* **What you are asked to do**: Could you quote the records word for word, from their very start through the line that contains "### 5-2. 해결 방법", with both ends included? Omit the pictures from your answer.

* **Extracted records**:
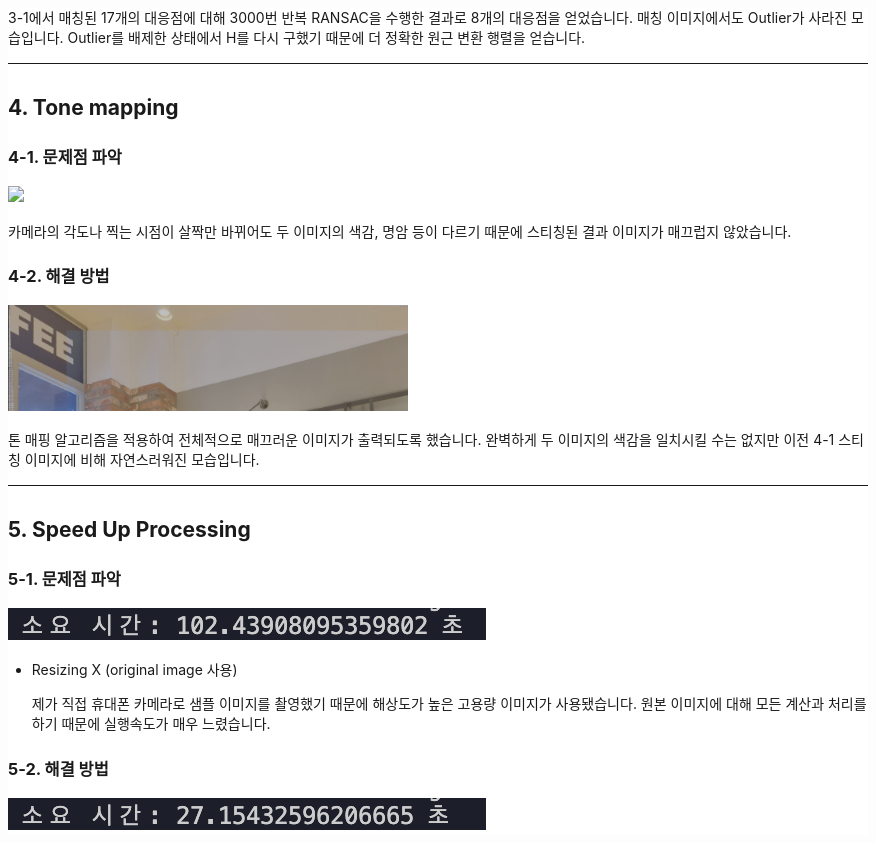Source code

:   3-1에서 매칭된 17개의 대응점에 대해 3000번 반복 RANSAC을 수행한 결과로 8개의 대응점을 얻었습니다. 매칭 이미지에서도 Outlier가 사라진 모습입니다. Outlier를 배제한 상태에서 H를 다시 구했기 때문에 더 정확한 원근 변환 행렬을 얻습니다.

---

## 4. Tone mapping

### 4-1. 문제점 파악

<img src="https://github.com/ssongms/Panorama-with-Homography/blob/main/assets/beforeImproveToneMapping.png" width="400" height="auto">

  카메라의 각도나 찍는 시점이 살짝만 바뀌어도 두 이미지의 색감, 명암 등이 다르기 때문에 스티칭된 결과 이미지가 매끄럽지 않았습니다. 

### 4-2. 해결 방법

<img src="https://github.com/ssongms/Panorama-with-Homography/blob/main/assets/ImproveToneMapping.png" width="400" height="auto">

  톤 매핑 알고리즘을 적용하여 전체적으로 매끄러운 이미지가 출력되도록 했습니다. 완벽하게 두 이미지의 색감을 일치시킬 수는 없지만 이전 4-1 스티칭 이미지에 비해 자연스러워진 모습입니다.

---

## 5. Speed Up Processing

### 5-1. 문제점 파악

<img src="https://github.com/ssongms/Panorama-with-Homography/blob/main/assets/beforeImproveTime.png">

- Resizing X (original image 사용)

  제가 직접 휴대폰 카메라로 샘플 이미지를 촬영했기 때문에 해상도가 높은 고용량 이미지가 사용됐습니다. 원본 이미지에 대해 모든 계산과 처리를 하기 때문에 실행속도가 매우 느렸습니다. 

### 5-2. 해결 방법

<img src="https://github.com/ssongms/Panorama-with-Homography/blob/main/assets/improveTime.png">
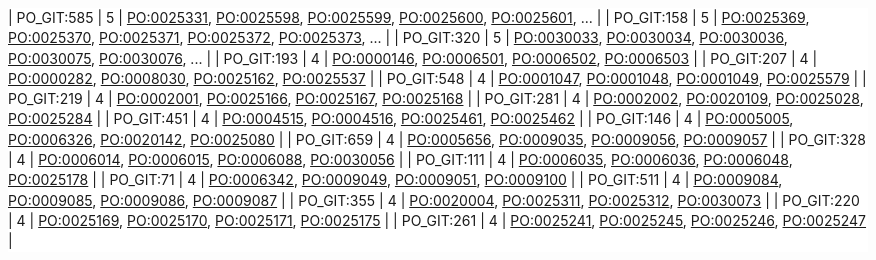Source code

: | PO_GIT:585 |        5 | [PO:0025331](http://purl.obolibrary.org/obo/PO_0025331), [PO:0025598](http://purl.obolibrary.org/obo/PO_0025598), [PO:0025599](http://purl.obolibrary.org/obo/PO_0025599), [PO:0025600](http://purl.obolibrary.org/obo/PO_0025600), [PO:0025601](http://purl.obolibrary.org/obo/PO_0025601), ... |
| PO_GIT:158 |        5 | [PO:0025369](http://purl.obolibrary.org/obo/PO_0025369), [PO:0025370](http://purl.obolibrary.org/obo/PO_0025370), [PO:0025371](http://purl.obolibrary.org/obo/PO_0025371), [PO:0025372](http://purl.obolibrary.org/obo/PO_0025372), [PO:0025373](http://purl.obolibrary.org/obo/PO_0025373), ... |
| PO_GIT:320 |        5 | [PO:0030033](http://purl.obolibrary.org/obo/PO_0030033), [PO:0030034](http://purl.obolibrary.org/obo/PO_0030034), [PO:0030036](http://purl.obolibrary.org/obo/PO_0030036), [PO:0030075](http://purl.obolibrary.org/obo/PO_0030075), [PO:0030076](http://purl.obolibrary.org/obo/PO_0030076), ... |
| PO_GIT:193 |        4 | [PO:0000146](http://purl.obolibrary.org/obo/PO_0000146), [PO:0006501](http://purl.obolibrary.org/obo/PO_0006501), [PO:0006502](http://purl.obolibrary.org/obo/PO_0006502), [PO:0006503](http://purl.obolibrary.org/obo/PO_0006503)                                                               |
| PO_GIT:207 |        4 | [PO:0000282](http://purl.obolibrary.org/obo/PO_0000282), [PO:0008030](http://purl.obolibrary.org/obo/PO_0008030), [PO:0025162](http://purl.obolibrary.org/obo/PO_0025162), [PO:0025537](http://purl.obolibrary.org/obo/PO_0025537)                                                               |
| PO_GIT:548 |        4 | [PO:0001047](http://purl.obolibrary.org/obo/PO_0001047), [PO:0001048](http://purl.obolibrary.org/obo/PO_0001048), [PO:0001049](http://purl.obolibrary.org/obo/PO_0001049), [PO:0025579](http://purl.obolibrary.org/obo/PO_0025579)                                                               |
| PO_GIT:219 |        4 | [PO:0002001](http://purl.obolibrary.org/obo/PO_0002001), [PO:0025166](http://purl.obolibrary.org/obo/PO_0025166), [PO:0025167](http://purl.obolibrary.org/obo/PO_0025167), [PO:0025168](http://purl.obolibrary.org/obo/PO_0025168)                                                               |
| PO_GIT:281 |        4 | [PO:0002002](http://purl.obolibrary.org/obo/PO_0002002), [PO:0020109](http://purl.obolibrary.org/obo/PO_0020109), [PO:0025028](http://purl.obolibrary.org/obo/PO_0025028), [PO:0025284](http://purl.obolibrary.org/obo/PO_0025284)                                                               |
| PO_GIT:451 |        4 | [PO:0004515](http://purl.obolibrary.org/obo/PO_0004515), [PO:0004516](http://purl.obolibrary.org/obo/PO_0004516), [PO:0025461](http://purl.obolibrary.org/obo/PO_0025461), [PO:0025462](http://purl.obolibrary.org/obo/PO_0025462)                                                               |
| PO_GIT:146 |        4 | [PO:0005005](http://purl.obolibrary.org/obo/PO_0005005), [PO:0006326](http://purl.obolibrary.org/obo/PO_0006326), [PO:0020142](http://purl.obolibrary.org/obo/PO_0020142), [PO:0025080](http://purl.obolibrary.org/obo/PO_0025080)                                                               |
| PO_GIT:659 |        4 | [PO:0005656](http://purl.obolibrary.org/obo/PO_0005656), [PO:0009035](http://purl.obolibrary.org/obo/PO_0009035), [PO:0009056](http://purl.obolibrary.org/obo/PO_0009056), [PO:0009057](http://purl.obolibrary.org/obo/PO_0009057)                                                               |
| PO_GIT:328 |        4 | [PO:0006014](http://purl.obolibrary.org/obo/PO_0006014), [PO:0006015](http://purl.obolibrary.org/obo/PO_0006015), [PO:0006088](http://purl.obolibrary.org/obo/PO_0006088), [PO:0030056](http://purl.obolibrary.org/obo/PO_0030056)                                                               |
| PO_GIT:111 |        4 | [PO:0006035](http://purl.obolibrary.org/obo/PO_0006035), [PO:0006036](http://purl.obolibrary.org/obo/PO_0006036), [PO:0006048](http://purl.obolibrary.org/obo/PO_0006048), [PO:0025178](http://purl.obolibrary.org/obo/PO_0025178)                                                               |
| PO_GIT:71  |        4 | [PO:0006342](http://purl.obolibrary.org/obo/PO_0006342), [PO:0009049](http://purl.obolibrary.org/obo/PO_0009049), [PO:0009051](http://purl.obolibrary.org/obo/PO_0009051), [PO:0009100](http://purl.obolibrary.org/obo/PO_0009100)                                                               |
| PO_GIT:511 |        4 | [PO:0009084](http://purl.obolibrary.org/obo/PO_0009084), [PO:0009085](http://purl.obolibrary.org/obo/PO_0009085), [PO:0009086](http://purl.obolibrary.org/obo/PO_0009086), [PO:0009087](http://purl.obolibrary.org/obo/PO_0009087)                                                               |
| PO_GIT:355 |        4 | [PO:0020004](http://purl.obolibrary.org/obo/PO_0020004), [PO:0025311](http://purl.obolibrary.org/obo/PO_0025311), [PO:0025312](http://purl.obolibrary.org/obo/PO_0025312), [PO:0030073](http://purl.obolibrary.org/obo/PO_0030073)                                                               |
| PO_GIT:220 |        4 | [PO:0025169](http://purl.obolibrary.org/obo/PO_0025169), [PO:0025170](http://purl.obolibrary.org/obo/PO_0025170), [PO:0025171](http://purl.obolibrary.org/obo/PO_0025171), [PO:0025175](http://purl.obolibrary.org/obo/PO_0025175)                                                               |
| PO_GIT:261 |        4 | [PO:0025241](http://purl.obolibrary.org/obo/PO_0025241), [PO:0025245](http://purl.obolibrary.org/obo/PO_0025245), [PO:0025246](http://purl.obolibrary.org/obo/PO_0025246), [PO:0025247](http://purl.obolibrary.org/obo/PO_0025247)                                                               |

* **Exercise answer**:
Source code

:   3-1에서 매칭된 17개의 대응점에 대해 3000번 반복 RANSAC을 수행한 결과로 8개의 대응점을 얻었습니다. 매칭 이미지에서도 Outlier가 사라진 모습입니다. Outlier를 배제한 상태에서 H를 다시 구했기 때문에 더 정확한 원근 변환 행렬을 얻습니다.

---

## 4. Tone mapping

### 4-1. 문제점 파악

<img src="https://github.com/ssongms/Panorama-with-Homography/blob/main/assets/beforeImproveToneMapping.png" width="400" height="auto">

  카메라의 각도나 찍는 시점이 살짝만 바뀌어도 두 이미지의 색감, 명암 등이 다르기 때문에 스티칭된 결과 이미지가 매끄럽지 않았습니다. 

### 4-2. 해결 방법

<img src="https://github.com/ssongms/Panorama-with-Homography/blob/main/assets/ImproveToneMapping.png" width="400" height="auto">

  톤 매핑 알고리즘을 적용하여 전체적으로 매끄러운 이미지가 출력되도록 했습니다. 완벽하게 두 이미지의 색감을 일치시킬 수는 없지만 이전 4-1 스티칭 이미지에 비해 자연스러워진 모습입니다.

---

## 5. Speed Up Processing

### 5-1. 문제점 파악

<img src="https://github.com/ssongms/Panorama-with-Homography/blob/main/assets/beforeImproveTime.png">

- Resizing X (original image 사용)

  제가 직접 휴대폰 카메라로 샘플 이미지를 촬영했기 때문에 해상도가 높은 고용량 이미지가 사용됐습니다. 원본 이미지에 대해 모든 계산과 처리를 하기 때문에 실행속도가 매우 느렸습니다. 

### 5-2. 해결 방법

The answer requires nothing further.